New Delhi, Nov. 21: Two days after an Indian driver was kidnapped allegedly by the Taliban, Prime Minister Manmohan Singh has directed cabinet colleagues to take steps to ensure the security of all Indians working in Afghanistan.

Behind-the-scenes negotiations are on to track down R. Maniappan who was working with the Border Roads Organisation, but government officials were tight-lipped today.

“The Prime Minister has directed that all efforts be made in cooperation with the Afghan authorities” not only for Maniappan’s safe return, but also to ensure the safety of all Indians working in Afghanistan, foreign ministry spokesman Navtej Sarna said.

Maniappan was whisked away on Saturday, along with an Afghan driver and two security guards, when he was going by car from Gurguri to Minar in Nimroz province of Afghanistan. The BRO is working on a road project from Zarang to Delaram.

“This incident took place on November 19 in the afternoon and the same evening an unidentified caller claimed that the kidnapping had been carried out by the Taliban,” Sarna said.

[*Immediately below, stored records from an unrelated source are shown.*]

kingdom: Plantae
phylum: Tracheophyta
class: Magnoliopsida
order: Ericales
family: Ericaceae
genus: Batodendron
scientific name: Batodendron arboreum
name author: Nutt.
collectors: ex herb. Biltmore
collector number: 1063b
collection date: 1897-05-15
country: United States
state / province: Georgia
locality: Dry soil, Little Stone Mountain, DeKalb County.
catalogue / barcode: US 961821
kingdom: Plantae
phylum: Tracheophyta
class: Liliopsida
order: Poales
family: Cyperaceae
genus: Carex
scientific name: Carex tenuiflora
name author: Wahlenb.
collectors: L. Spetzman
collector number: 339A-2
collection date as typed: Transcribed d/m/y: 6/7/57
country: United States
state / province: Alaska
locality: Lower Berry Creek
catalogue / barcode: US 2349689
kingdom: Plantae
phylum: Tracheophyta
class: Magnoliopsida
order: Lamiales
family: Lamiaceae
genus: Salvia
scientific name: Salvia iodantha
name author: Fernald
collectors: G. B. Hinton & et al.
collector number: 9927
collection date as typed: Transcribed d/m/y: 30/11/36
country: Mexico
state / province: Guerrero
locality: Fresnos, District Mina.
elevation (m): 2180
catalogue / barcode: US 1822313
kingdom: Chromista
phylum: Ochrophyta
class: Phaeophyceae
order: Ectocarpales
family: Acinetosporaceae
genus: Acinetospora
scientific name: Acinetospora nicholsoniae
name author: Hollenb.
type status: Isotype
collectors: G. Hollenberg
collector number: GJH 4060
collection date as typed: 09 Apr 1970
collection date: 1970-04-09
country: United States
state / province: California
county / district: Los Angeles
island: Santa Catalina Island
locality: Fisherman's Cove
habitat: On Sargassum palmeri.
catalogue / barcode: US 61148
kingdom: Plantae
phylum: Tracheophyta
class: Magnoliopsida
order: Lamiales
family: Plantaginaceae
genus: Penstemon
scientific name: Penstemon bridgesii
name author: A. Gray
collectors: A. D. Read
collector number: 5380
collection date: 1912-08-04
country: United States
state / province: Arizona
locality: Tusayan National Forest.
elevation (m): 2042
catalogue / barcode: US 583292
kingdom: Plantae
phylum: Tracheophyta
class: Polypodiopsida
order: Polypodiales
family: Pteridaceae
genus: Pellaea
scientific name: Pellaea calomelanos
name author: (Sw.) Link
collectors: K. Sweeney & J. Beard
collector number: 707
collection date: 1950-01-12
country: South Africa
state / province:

Indian ambassador Rakesh Sood met President Hamid Karzai in Kabul today. A special task force, comprising military intelligence and police officials, had been set up to ensure the safety of nearly 290 Indians working in the country, Kabul said tonight.

This morning, Singh was briefed in detail about the kidnap and steps taken to secure Maniappan’s safe release.

The cabinet secretary has set up a group, comprising officials from the home and foreign ministries and security agencies, to monitor matters.

“The embassy of India in Kabul has been in touch with the Afghan authorities to seek their urgent assistance in ensuring the safe and early return” of Maniappan, Sarna said.

The BRO was extending all possible support to Maniappan’s family, he said.

This is the second such incident that the UPA is having to grapple with. Last year, three Indian truck drivers were abducted in Iraq and freed after weeks of effort.

The difference in the two cases is that Indians had gone to Iraq ' often without government approval ' because private transport companies offered them huge sums of money. But the presence of Indians in Afghanistan is part of a political statement Delhi is making.

After the Taliban’s ouster, India had backed the US effort to install Karzai as President. As part of this policy, it has engaged in many projects, from running hospitals and schools to training Afghan diplomats, teachers and policemen.